**What you have to do**
Copy every line of the records below word for word, leaving out the pictures.

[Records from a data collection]
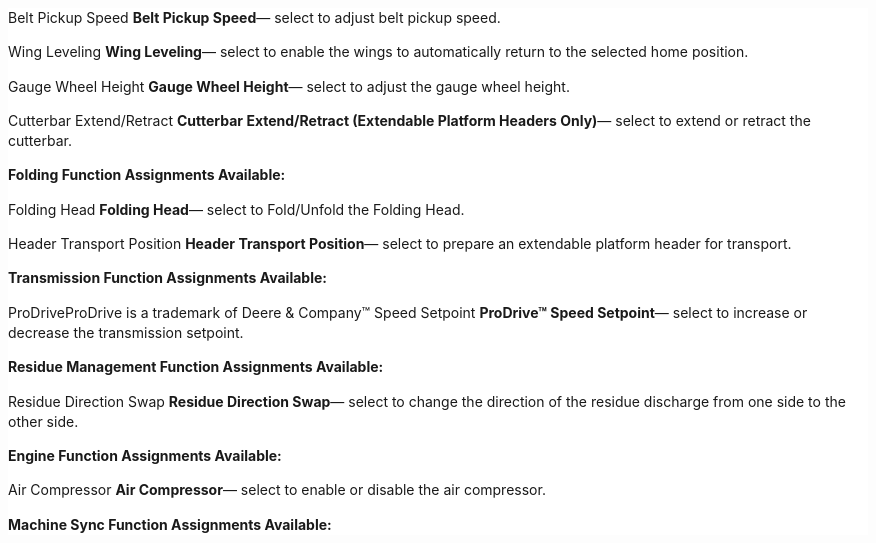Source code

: 

Belt Pickup Speed
**Belt Pickup Speed**— select to adjust
belt pickup speed.



Wing Leveling
**Wing Leveling**— select to enable
the wings to automatically return to the selected home position.



Gauge Wheel Height
**Gauge Wheel Height**— select to adjust
the gauge wheel height.



Cutterbar Extend/Retract
**Cutterbar Extend/Retract (Extendable Platform
Headers Only)**— select to extend or retract the cutterbar.

**Folding Function Assignments Available:**



Folding Head
**Folding Head**— select to Fold/Unfold
the Folding Head.



Header Transport Position
**Header Transport Position**— select
to prepare an extendable platform header for transport.

**Transmission Function Assignments Available:**



ProDriveProDrive is a trademark of Deere & Company™ Speed Setpoint
**ProDrive™ Speed Setpoint**— select
to increase or decrease the transmission setpoint.

**Residue Management Function Assignments Available:**



Residue Direction Swap
**Residue Direction Swap**— select
to change the direction of the residue discharge from one side to
the other side.

**Engine Function Assignments Available:**



Air Compressor
**Air Compressor**— select to enable
or disable the air compressor.

**Machine Sync Function Assignments Available:**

**Response box**
Source code

: 

Belt Pickup Speed
**Belt Pickup Speed**— select to adjust
belt pickup speed.



Wing Leveling
**Wing Leveling**— select to enable
the wings to automatically return to the selected home position.



Gauge Wheel Height
**Gauge Wheel Height**— select to adjust
the gauge wheel height.



Cutterbar Extend/Retract
**Cutterbar Extend/Retract (Extendable Platform
Headers Only)**— select to extend or retract the cutterbar.

**Folding Function Assignments Available:**



Folding Head
**Folding Head**— select to Fold/Unfold
the Folding Head.



Header Transport Position
**Header Transport Position**— select
to prepare an extendable platform header for transport.

**Transmission Function Assignments Available:**



ProDriveProDrive is a trademark of Deere & Company™ Speed Setpoint
**ProDrive™ Speed Setpoint**— select
to increase or decrease the transmission setpoint.

**Residue Management Function Assignments Available:**



Residue Direction Swap
**Residue Direction Swap**— select
to change the direction of the residue discharge from one side to
the other side.

**Engine Function Assignments Available:**



Air Compressor
**Air Compressor**— select to enable
or disable the air compressor.

**Machine Sync Function Assignments Available:**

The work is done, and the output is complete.